We arranged with the boat boys to take our group to Panyee village first and then James Bond Island (real name Koh Khao Ping Gan). The jetty is up a mangrove river about 7km north of Panyee, about 20 minutes by longtail boat. Payee is a stilted village built around a large limestone karst. I find this place very interesting, once beyond the row of restaurants and souvenir stalls. It’s what I think of as a micro-society, a place slightly removed from reality, a little isolated from the rest of the world, although these days there are hundreds of tourists visiting every day. Thus even more reason to find some backstreets.
Everything is built around the rocky island called Koh Panyee which towers above the village. Since our last visit there have been a couple of changes ... the mosque has been rebuilt with shiny golden minarets, and the island has a floating football pitch. We walked through narrow streets passing the mosque to the west side of the island.
The back streets of Panyee village are narrow and (to me) full of interest. At every step I wonder what it’s like to live here. I imagine it’s a very close community where everyone knows everyone and doors are always open. Life will have changed a lot over the last 20 years with tourism generating a lot of income, but it’s still a fishing village at heart.

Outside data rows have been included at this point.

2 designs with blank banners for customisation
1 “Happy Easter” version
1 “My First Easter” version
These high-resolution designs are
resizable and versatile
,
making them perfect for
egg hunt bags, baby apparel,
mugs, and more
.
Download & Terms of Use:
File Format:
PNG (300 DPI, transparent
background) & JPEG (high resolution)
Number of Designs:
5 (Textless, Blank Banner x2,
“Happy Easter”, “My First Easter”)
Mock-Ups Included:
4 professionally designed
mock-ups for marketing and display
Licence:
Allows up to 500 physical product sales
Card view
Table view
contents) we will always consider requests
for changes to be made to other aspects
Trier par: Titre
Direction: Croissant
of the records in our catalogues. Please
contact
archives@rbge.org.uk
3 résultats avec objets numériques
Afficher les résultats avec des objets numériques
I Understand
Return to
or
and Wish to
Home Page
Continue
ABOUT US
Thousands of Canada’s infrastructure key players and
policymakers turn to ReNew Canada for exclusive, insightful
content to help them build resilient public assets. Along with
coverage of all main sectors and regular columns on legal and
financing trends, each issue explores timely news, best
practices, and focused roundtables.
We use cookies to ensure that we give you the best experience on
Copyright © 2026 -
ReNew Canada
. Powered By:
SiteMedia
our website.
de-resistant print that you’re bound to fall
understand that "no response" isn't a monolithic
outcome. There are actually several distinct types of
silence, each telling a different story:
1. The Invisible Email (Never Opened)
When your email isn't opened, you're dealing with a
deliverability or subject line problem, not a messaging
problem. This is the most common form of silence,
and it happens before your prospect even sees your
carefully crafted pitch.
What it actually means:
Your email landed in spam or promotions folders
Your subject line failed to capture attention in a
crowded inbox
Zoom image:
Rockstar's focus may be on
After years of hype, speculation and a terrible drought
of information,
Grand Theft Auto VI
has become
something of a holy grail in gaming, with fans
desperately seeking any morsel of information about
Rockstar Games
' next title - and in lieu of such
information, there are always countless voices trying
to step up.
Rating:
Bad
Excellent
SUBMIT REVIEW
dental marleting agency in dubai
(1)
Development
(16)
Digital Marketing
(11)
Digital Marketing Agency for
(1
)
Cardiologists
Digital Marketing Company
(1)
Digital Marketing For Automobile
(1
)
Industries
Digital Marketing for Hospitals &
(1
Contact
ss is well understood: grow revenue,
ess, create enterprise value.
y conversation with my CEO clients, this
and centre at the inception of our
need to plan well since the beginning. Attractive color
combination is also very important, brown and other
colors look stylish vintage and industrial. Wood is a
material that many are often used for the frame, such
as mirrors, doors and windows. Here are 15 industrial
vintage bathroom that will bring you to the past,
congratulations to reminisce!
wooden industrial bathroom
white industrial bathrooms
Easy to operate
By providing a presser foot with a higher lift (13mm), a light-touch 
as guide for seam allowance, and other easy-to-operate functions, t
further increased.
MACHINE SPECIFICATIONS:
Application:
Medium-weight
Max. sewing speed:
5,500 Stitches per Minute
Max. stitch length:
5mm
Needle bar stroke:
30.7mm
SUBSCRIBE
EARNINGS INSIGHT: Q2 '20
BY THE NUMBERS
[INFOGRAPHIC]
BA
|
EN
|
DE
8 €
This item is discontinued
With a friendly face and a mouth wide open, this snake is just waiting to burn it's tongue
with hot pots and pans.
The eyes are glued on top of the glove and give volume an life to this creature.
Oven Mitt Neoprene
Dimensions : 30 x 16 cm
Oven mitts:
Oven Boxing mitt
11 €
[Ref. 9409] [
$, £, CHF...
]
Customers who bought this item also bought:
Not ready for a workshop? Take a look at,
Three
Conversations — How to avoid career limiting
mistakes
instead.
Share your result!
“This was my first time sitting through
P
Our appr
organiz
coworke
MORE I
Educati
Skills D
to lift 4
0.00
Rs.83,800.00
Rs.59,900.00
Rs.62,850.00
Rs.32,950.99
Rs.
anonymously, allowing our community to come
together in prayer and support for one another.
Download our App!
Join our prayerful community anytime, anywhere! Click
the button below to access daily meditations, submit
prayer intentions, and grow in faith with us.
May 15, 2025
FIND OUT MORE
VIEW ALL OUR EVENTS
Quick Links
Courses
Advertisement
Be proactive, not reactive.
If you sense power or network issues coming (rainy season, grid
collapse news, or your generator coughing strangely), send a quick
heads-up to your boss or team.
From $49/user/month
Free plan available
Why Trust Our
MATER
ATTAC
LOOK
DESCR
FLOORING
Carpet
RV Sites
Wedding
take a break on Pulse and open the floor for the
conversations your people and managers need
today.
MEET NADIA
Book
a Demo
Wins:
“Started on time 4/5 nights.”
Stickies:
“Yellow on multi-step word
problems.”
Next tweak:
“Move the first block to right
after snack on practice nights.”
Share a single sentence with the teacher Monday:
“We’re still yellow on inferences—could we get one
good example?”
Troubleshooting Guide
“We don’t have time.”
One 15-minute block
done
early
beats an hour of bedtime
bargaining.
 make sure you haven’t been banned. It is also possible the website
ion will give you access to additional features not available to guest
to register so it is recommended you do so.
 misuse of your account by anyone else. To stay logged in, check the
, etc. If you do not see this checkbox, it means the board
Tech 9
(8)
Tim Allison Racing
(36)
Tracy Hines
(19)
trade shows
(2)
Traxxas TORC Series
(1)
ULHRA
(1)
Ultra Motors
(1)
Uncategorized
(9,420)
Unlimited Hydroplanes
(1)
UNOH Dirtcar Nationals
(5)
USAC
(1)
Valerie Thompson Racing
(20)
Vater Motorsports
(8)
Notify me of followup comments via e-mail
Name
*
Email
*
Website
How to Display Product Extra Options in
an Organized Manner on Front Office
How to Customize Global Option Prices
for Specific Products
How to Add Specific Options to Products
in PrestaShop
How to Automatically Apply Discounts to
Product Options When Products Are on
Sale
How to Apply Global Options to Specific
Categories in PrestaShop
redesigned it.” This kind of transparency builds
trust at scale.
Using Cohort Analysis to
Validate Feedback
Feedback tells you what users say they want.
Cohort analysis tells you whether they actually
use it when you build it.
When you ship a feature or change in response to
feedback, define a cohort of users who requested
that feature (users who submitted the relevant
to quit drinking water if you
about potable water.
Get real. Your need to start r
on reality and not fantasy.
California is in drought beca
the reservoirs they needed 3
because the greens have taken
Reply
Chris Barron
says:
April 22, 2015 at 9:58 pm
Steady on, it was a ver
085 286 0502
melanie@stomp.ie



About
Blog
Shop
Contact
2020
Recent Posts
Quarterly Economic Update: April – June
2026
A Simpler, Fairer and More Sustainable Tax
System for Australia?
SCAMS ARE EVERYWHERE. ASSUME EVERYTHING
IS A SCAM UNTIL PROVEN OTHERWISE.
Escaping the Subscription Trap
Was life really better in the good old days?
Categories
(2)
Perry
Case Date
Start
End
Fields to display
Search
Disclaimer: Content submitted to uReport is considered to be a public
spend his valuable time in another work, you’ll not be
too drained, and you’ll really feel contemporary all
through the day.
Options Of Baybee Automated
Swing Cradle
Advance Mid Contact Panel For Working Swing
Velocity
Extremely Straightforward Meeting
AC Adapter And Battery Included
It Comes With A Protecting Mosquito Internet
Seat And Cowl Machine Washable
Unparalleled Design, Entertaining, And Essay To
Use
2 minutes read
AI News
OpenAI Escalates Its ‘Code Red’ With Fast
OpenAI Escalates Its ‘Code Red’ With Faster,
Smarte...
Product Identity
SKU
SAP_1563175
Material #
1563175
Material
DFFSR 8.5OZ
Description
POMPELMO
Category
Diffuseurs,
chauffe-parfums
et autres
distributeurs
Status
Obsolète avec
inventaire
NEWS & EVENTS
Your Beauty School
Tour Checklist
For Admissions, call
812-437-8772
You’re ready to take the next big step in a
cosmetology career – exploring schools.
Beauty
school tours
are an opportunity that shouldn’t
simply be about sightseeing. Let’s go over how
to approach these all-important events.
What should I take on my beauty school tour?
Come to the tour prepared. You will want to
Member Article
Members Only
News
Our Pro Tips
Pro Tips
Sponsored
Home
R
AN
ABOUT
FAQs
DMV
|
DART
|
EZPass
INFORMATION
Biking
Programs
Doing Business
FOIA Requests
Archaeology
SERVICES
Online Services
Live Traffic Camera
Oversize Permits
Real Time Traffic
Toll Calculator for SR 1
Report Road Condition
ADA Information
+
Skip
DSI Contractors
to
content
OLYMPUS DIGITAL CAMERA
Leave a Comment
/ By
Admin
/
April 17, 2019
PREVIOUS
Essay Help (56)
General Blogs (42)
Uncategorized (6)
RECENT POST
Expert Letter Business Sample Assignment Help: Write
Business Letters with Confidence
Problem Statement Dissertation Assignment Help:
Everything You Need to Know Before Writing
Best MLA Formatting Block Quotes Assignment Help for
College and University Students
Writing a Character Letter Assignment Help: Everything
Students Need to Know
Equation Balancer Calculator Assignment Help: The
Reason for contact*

The mosque when we last visited looked rather sad. It now looks much healthier. Panyee is Muslim, like much of the Phang Nga coastal area. Although the stallholders selling souvenirs look a little bored, I see a lot of smiles here, I think it’s an easy lifestyle. Crossing over from where we landed, past the mosque I found what I wanted to see – the floating football pitch. It wasn’t there when we visited in 2010 although there was a concrete recreation area attached to the school.
We all enjoyed a run around. The kids realised that you’d get quite wet playing here, as you’d need to jump into the sea to retrieve the ball any time it went out of play. We spent about an hour at Koh Panyee and I think I would happily spend half a day there taking photos. It was nearly 4pm when we started heading towards James Bond Island, which is about another 7km south. We went via a small island where several sea kayak companies have their bases and on a busy high season day you can find hundreds of tourists on a little kayak tour (part of a day trip package) – not for serious kayakers. Our longtail picked a path through the kayaks and through a small cave. All of these little islands are beautiful. We got to Koh Khao Phing Gan (the proper name for James Bond Island) about 4:30pm. The tall rock that sticks up from the water is called Koh Tapu, which means “Nail Island”. I wonder how many years until it falls over? I’m sure the base looked fatter in the movie. In the late afternoon light, this area is gorgeous. Photo A was taken at nearly 5:30pm, by which time we had this “crowded” tourist attraction to ourselves. Even the souvenir stall holders had gone. I had not noticed before, maybe it was the light, but you can see Koh Panyee from here, 7km to the north – what a view.
We sped back to the Phang Nga pier in about 25 minutes from James Bond Island, passing Koh Panyee with the sun sinking low. Perfect day!